[Dataset rows]
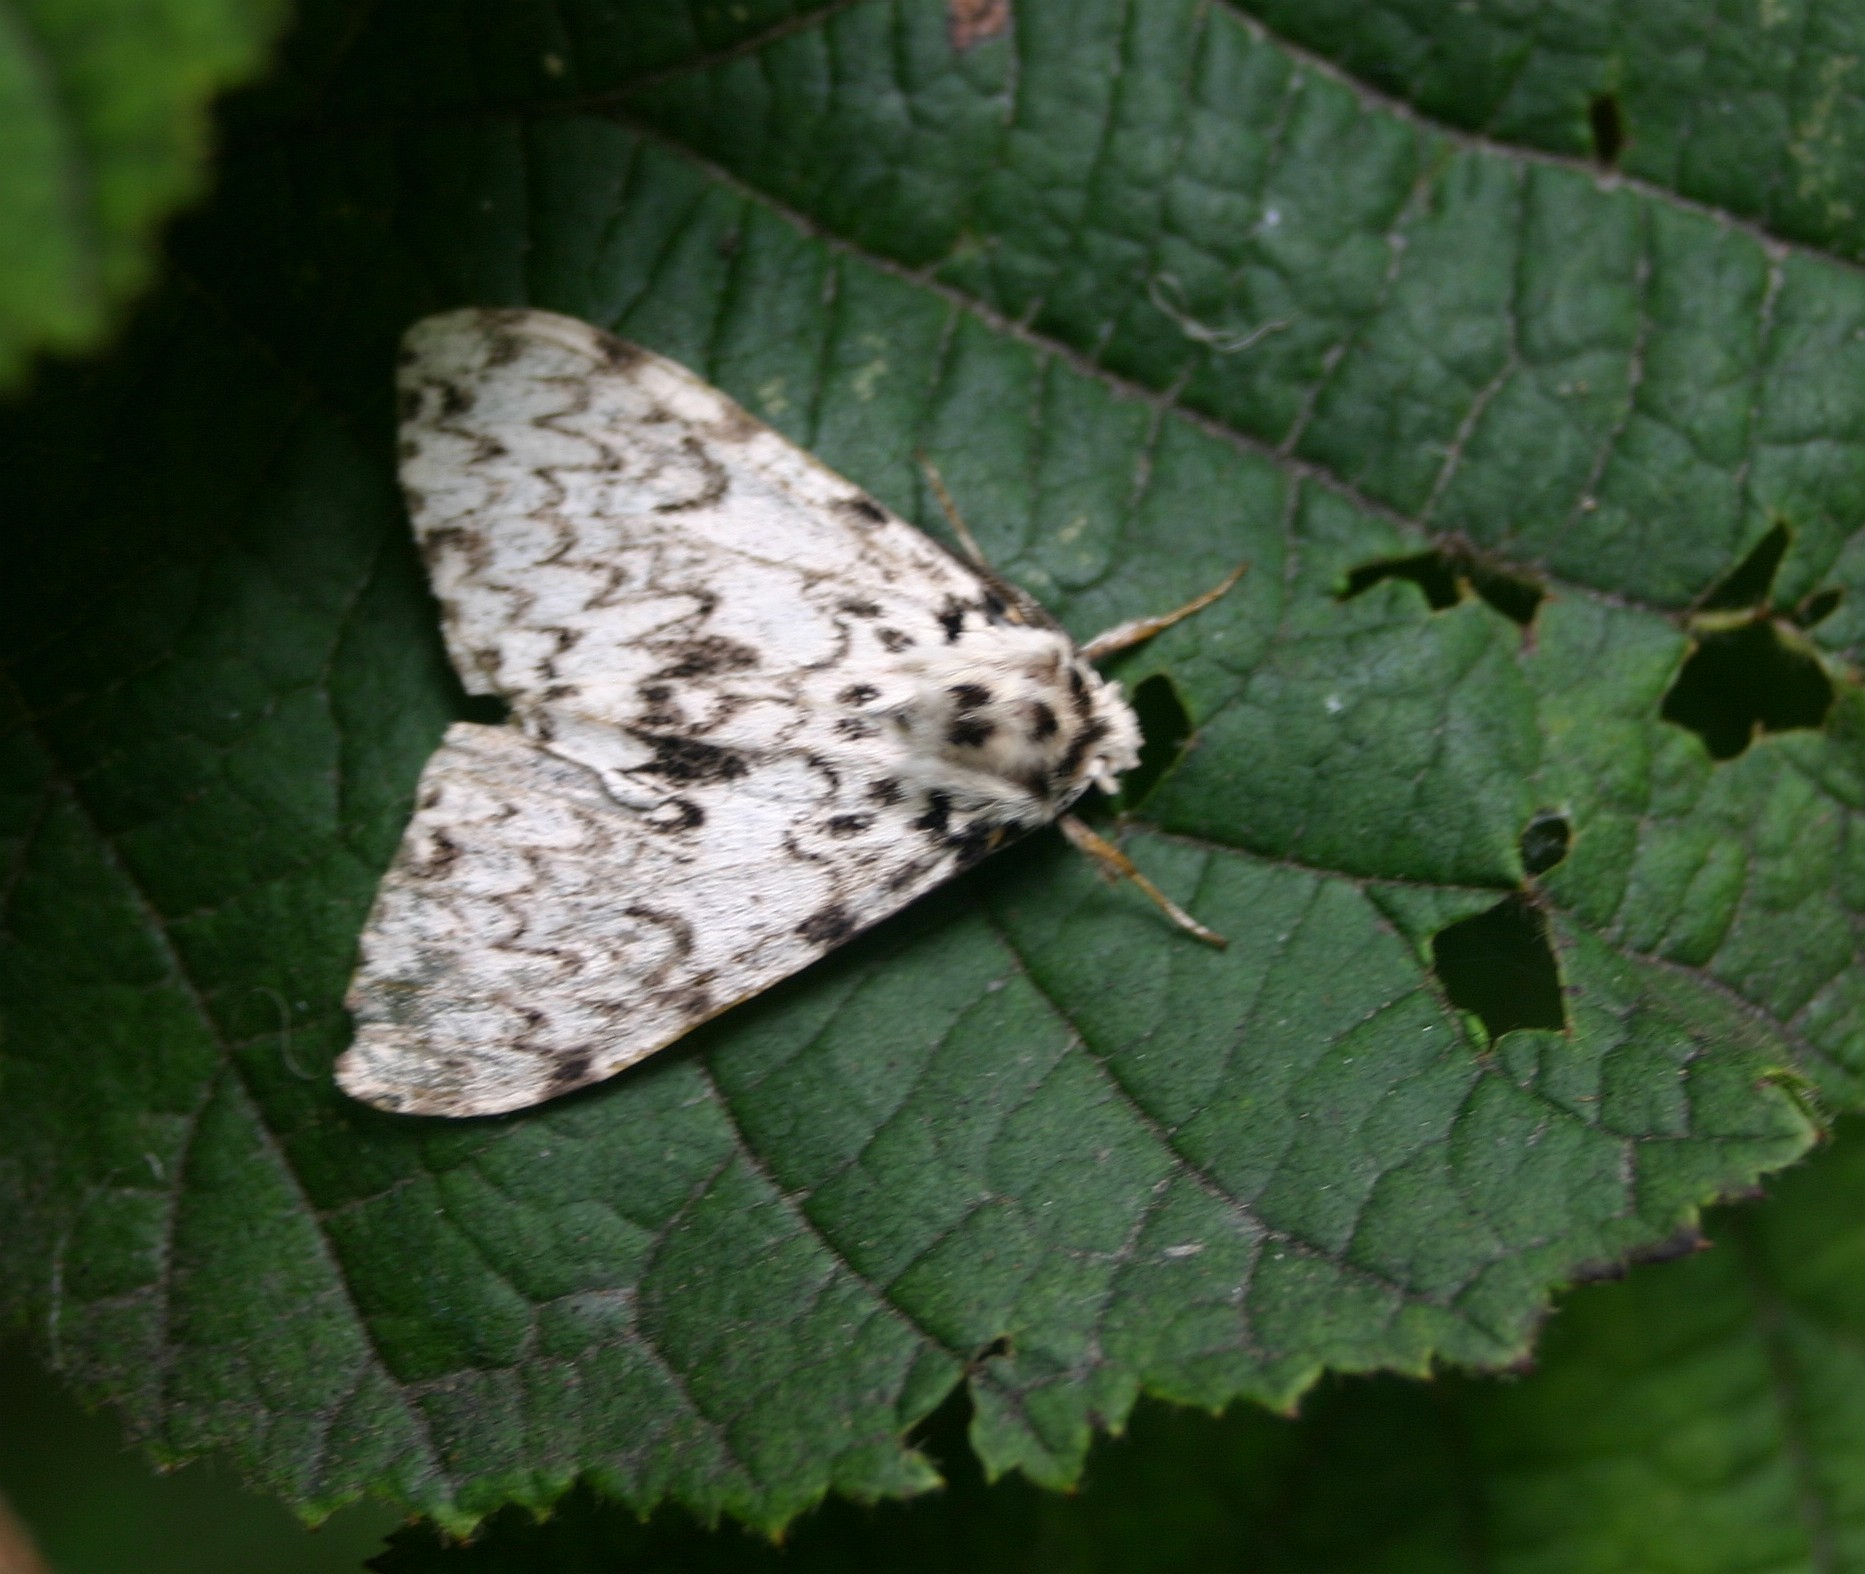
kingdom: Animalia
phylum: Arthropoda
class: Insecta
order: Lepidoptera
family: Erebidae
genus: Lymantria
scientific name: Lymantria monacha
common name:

Given request
Present every line above as a numbered list, leaving out blank lines and the pictures.

Written response
1. kingdom: Animalia
2. phylum: Arthropoda
3. class: Insecta
4. order: Lepidoptera
5. family: Erebidae
6. genus: Lymantria
7. scientific name: Lymantria monacha
8. common name:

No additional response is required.